If you can’t stomach over-the-top, kiddy cringe with thin plots and an over-reliance on loud noises, then you’ll probably hate Mighty Morphin, the debut season that turned Super Sentai into a western hit. However, if you can get through shows like Kim Possible, Wizards of Waverly, Suite Life of Zack and Cody and come out the other end entertained, Jungle Fury is a no-brainer.

Sure, you can slap on Game of Thrones or Vikings and watch some brutal, political, heavy-hitting hour-long episodes that make you feel depressed and worthless (yet I keep coming back every week for that dose of sadness).

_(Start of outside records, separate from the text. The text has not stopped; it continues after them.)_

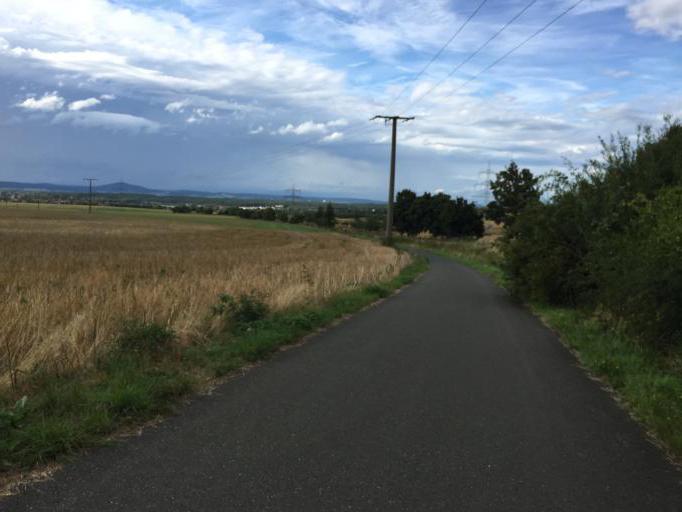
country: DE
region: Hesse
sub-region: Regierungsbezirk Giessen
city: Langgons
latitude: 50.5066
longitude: 8.6825
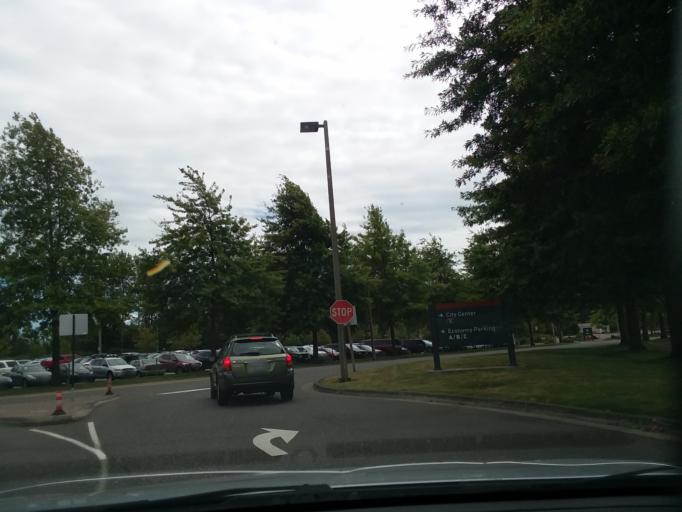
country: US
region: Washington
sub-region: Whatcom County
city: Marietta-Alderwood
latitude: 48.7943
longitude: -122.5310
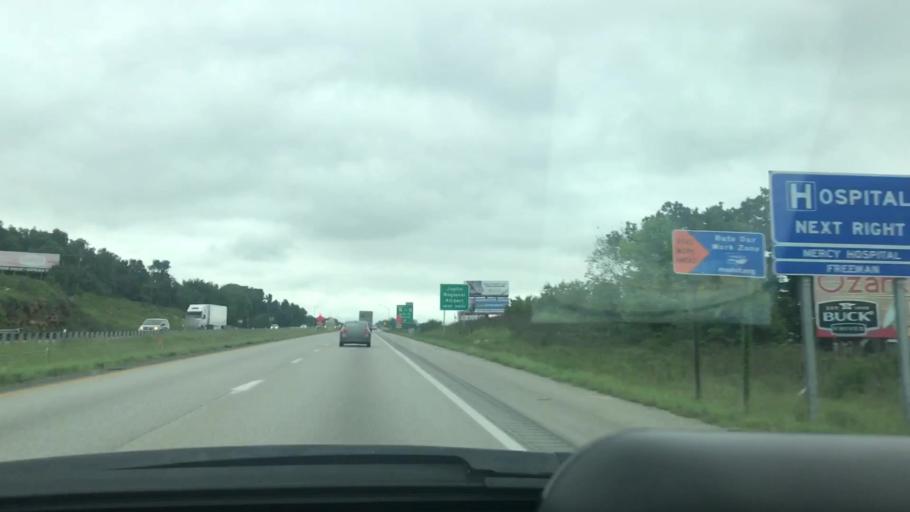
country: US
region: Missouri
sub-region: Jasper County
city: Joplin
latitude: 37.0315
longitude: -94.5220
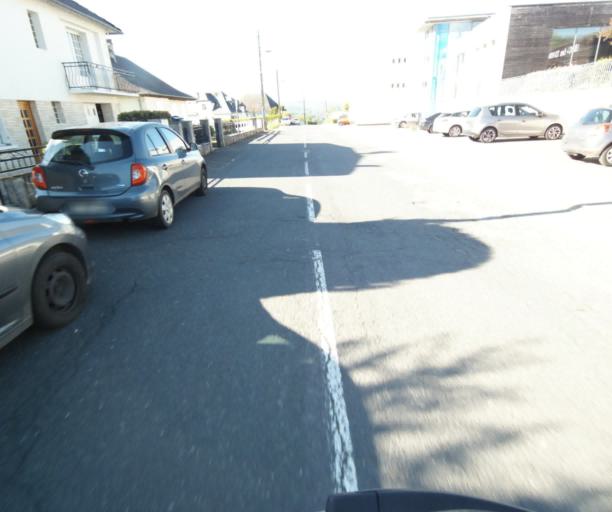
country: FR
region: Limousin
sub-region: Departement de la Correze
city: Tulle
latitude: 45.2681
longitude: 1.7858
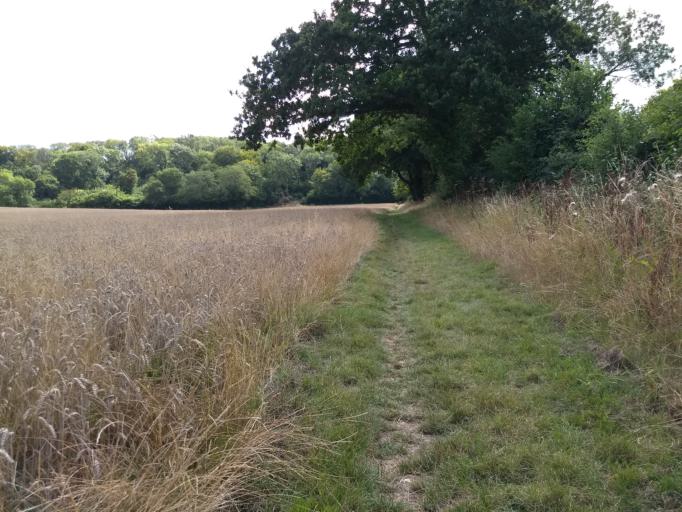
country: GB
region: England
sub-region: Isle of Wight
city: Brading
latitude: 50.6816
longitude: -1.1506
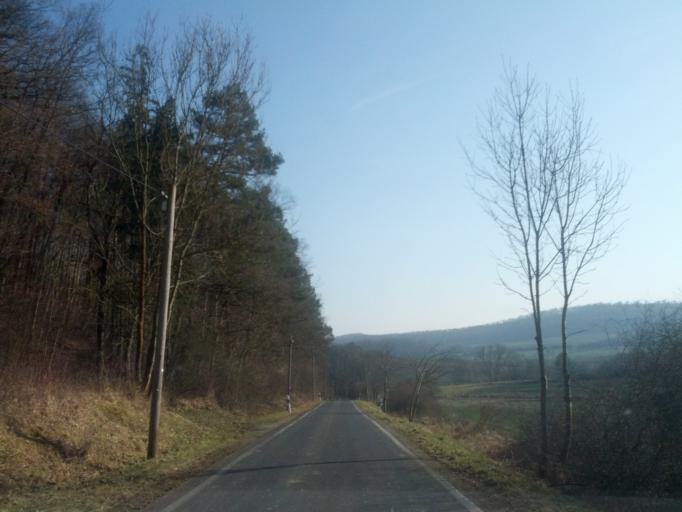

Or you can take a breather from life and watch some Australians and New Zealanders wear spandex and fight some putty monsters as they shout “hyaaah!” and “hyoooo” every two seconds.

Credit: Legendary Power Rangers, Youtube

The villains are menacing and imposing, yet complex and interesting and the journey that the characters take from the start to the finish is a landmark in Power Rangers history. The red ranger isn’t a complete moron who lets power get to his head who upholds that “I must be a man to lead!” mantra – he’s a down-to-earth guy who learns to accept his flaws and work through them.

Oh, and to top it all off, they work out of a Pizza restaurant, training in the attic whilst they work downstairs during the day. It’s possibly one of the best bases as it’s not over-the-top sci-fi, which is part of what I loved about Dino Thunder’s really early 2000s cafe as its setting.

So, give it a go – it’s on Netflix (even though I wrote a whole article slating the service) and it’s a blast. Put on some slippers, grab a hot chocolate and embrace your inner child for a week.